不过叶青杳想错了,红裙美女近乎激动地跑过来,握住的不是苏榭的手,而是青杳的,她用不太流利的中文问:“你……是叶青杳……对不对?”
她的中文不标准,听起来有种怪怪的感觉,但还算能够听懂,青杳茫然地点头:“嗯,我是。”
她不明白现在到底是什么情况,求助的看向苏榭,苏榭却只是含笑。
红裙美女用夸张的面部表情表现了她的惊喜兴奋,转头对着不远处的人群里叫:“Jack,过来,我终于见到叶青杳了。”
一个金发碧眼的外国男人从人群里走出,他手里端着酒杯,鼻子高挺,是位外国帅哥。Jack显然没有红裙美女激动,但还是很高兴地和叶青杳握手:“我是Jack,我和雅婷对你可是久仰大名了哦!”他虽然不是中国人,但中文竟然还说得不赖。
雅婷,是红裙美女的名字,她是个美籍华裔,长居美国,她和苏榭、Jack在美国是同学。虽然她的中文说得不好,但即使在美国她也坚持然所有人叫她的中文名字。
雅婷拉着叶青杳的手,钦佩地说:“青杳啊,你真是个好女孩,等了苏榭这么多年,真不容易。”
青杳不懂雅婷的话,没等问她开口问,雅婷已经接着又说了下去:“不过苏榭对你也真是很痴心呢,在美国的这些年可没少了向他表白的女孩,可是他每次都一本正经地对别人说他女朋友在国内等他呢!这些年我和Jack可没少听了你的名字哦,那年圣诞晚会他喝醉了也叫着……”

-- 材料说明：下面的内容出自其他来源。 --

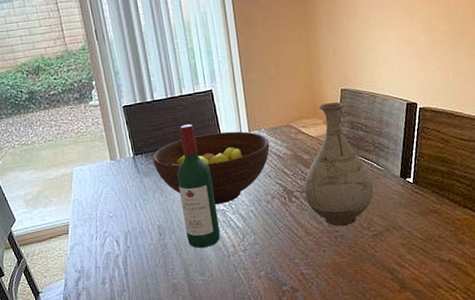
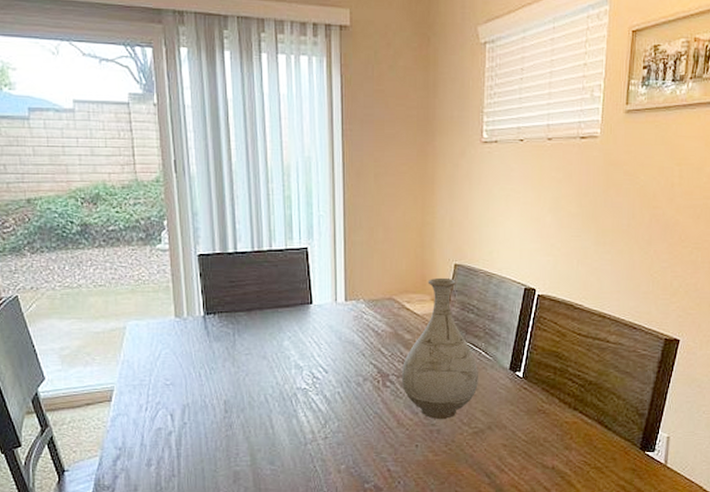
fruit bowl: present [152,131,270,205] -> none [227,298,367,382]
wine bottle: present [177,124,220,249] -> none [255,285,298,432]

“Jack,快把你家的小麻雀领回去。”苏榭终于开口。
Jack比了个OK的手势,很快就把雅婷拉到了他的控制范围内,笑着对苏榭和叶青杳说:“我把她带走,不打扰二位了。“
雅婷不甘愿的跟着Jack走了,嘴里还不满地嘀咕着:“干嘛不让我说嘛!”
叶青杳却愣在原地,雅婷的话在她脑海里回荡。苏榭,是那样对别人提起她的么?心口有一层薄薄的冰在这一刻似乎裂开了一条缝隙,心脏的跳动变得真切起来。
苏榭把她拉到身侧:“别听雅婷瞎说,她就那样,从来的口无遮拦的。”
口无遮拦,所以——她说的都是真的吗?
叶青杳说不清此时是怎样的感觉,只是看着苏榭的眉眼,出神。